START RECORDS PROVIDED

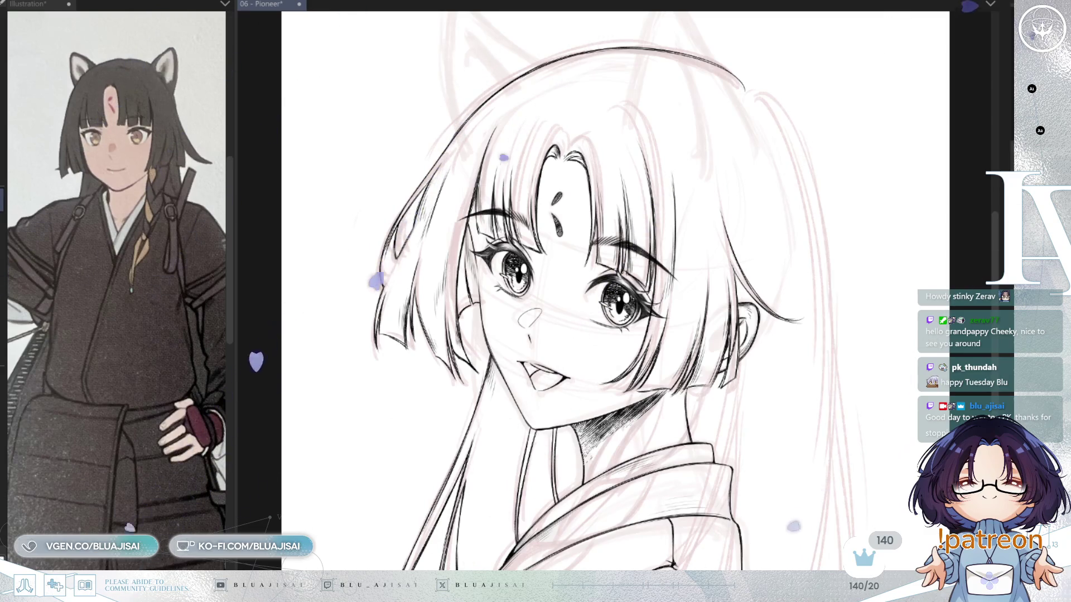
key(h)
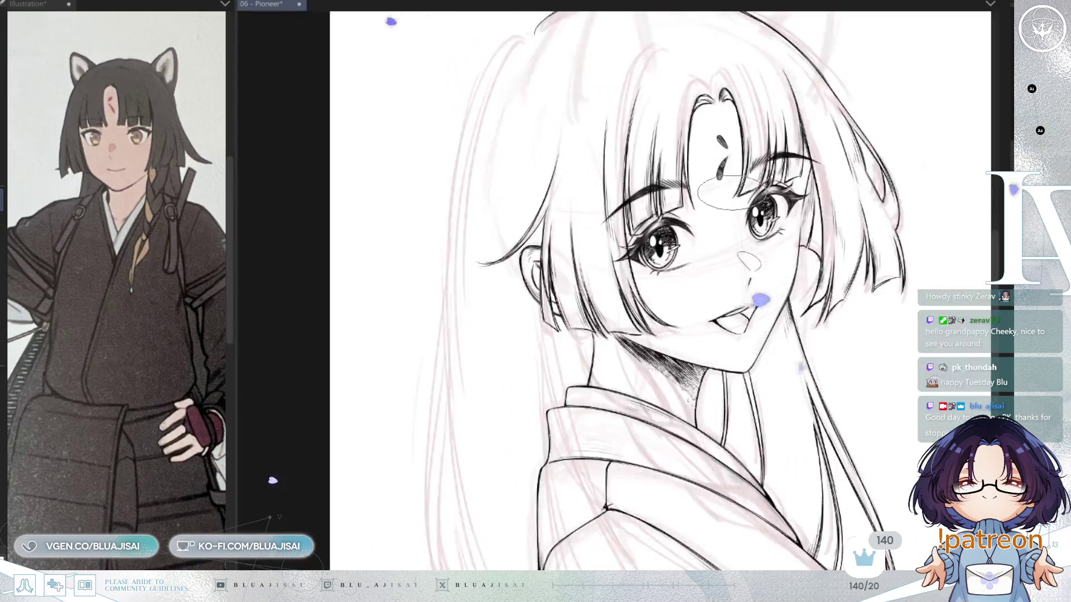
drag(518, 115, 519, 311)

END RECORDS PROVIDED
START RECORDS PROVIDED

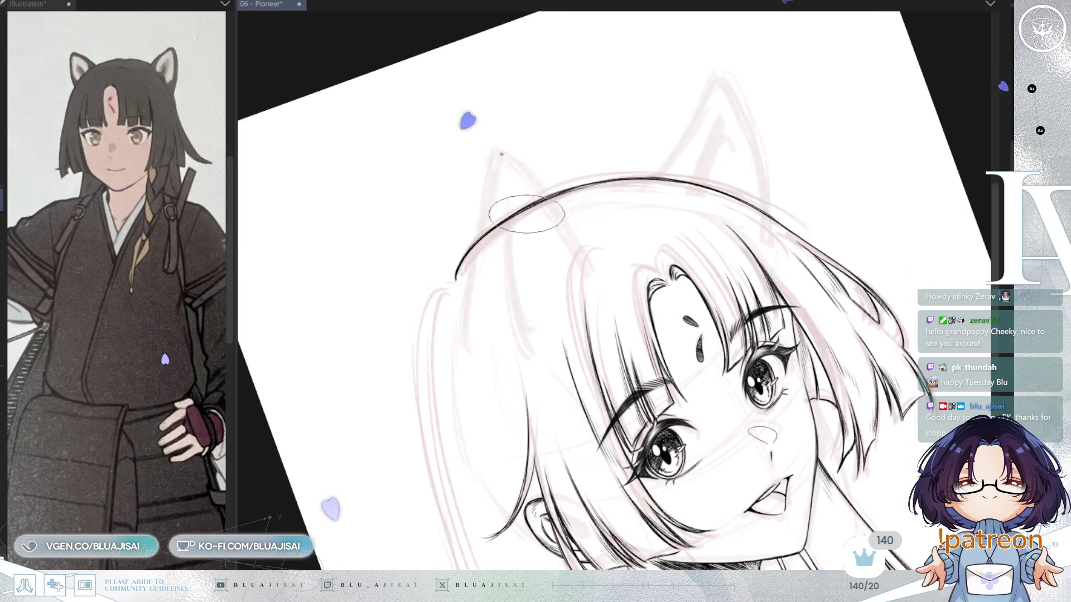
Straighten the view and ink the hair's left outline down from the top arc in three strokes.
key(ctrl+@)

END RECORDS PROVIDED

WORK ITEM: Please return only the lines above, starting at the line that has "Straighten the view" and ending at the line that has "key(ctrl+@)", keeping both and leaving each one unchanged.

RESPONSE TO THE TASK:
Straighten the view and ink the hair's left outline down from the top arc in three strokes.
key(ctrl+@)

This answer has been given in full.